Quando Lisa e Brett Vercoe compraram uma antiga área de pasto no norte da Austrália, em 2020, o terreno ainda carregava as marcas de décadas de criação de gado. A vegetação nativa havia sido reduzida e o solo estava compactado.
Quatro anos depois, o cenário era outro. Mais de 34 mil árvores nativas haviam sido plantadas em 17,5 hectares da propriedade, que começou a recuperar características de floresta subtropical e a oferecer novamente espaço para a fauna local.
De pasto a floresta
O casal decidiu não esperar apenas pela regeneração natural. A área destinada à restauração foi dividida de acordo com características como relevo, exposição ao sol e ao vento, possibilidade de geada e umidade do solo.
Cada trecho recebeu um tratamento específico. Em alguns pontos, foram aplicadas técnicas para melhorar a infiltração da água. Em outros, as mudas foram concentradas próximas às árvores nativas que ainda resistiam na propriedade.

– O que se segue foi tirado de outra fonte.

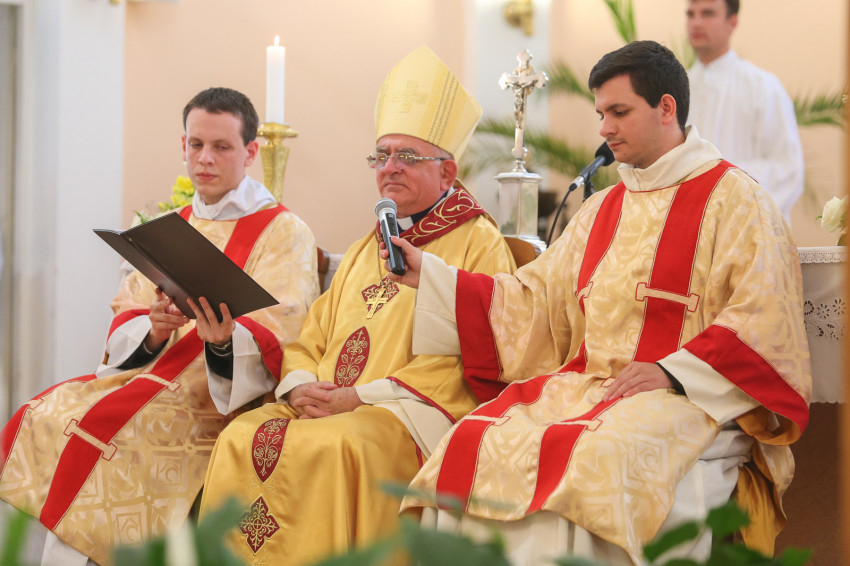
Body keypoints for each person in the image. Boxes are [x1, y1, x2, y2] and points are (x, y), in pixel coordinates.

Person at [388, 41, 811, 565]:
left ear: (666, 107)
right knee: (471, 441)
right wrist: (432, 276)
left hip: (685, 398)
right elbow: (535, 299)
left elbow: (764, 318)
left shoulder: (739, 201)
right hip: (585, 386)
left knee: (597, 457)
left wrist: (673, 371)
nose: (605, 128)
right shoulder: (601, 209)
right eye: (600, 115)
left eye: (619, 112)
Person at [199, 46, 516, 566]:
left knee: (339, 446)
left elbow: (474, 350)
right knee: (240, 436)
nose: (389, 168)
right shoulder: (370, 245)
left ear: (448, 172)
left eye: (406, 157)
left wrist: (360, 397)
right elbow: (313, 334)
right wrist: (301, 385)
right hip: (326, 404)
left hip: (405, 414)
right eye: (381, 155)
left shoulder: (478, 242)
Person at [0, 87, 320, 565]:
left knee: (120, 439)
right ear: (183, 145)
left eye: (221, 147)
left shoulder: (284, 232)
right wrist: (153, 328)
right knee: (44, 416)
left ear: (251, 152)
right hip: (147, 375)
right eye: (196, 144)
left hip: (214, 398)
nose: (205, 158)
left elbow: (285, 326)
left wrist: (224, 341)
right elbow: (127, 308)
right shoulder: (170, 225)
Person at [686, 0, 804, 223]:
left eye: (708, 13)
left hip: (748, 230)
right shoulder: (678, 90)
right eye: (691, 14)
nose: (696, 23)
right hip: (690, 226)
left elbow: (788, 169)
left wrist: (719, 182)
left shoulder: (763, 87)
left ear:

A ideia era formar pequenos núcleos de vegetação capazes de crescer e, com o tempo, se aproximar de outros fragmentos de floresta.
Milhares de mudas
As primeiras mudas chegaram ao terreno em 2022. Até março de 2025, mais de 34 mil árvores nativas já haviam sido plantadas.
Parte delas foi cultivada pelo próprio casal, enquanto parceiros ajudaram a ampliar o trabalho. O processo, porém, esteve longe de ser simples.
Algumas mudas não sobreviveram. Outras precisaram de proteção contra animais, enquanto plantas invasoras competiam com as espécies nativas. Uma queima cultural de baixa intensidade também foi usada para controlar gramíneas invasoras e favorecer a regeneração da vegetação.
Animais começaram a voltar
A recuperação da paisagem também apareceu nos registros da fauna. Ornitorrincos voltaram a surgir nos cursos d’água, enquanto tartarugas e aves de rapina passaram a frequentar a propriedade.
O retorno de duas espécies ameaçadas chamou atenção: a rã-gigante-barrada e o bacalhau-de-água-doce-oriental foram registrados na área restaurada.
A presença desses animais mostrou uma mudança no ambiente que antes tinha pouca vegetação nativa.
Espaço para os coalas

Os coalas estão entre os animais beneficiados pela recuperação do terreno. A espécie depende de árvores específicas para alimentação e precisa de áreas conectadas para circular entre diferentes fragmentos de floresta.
Quando essas áreas ficam isoladas, a movimentação dos animais se torna mais difícil. Estradas também aumentam o risco de atropelamentos, enquanto populações separadas ficam mais vulneráveis a doenças e à perda de diversidade genética.
Por isso, as árvores escolhidas pelo casal ajudam a reconstruir uma paisagem capaz de oferecer alimento e abrigo, além de contribuir para a conexão entre áreas de vegetação.
Uma nova função para a fazenda
A transformação também mudou a relação do casal com a propriedade. Brett passou boa parte da vida ligado ao oceano, trabalhando com registros da vida marinha. Lisa atuava como educadora e cultivadora.
A mudança para o ambiente rural trouxe outro propósito para os dois. Em vez de manter a área associada à criação de gado, eles passaram a trabalhar para recuperar a floresta e criar condições para que diferentes espécies voltassem a ocupar o terreno.
Em quatro anos, o que era uma área marcada pelo uso agropecuário ganhou milhares de novas árvores e sinais de uma paisagem em recuperação.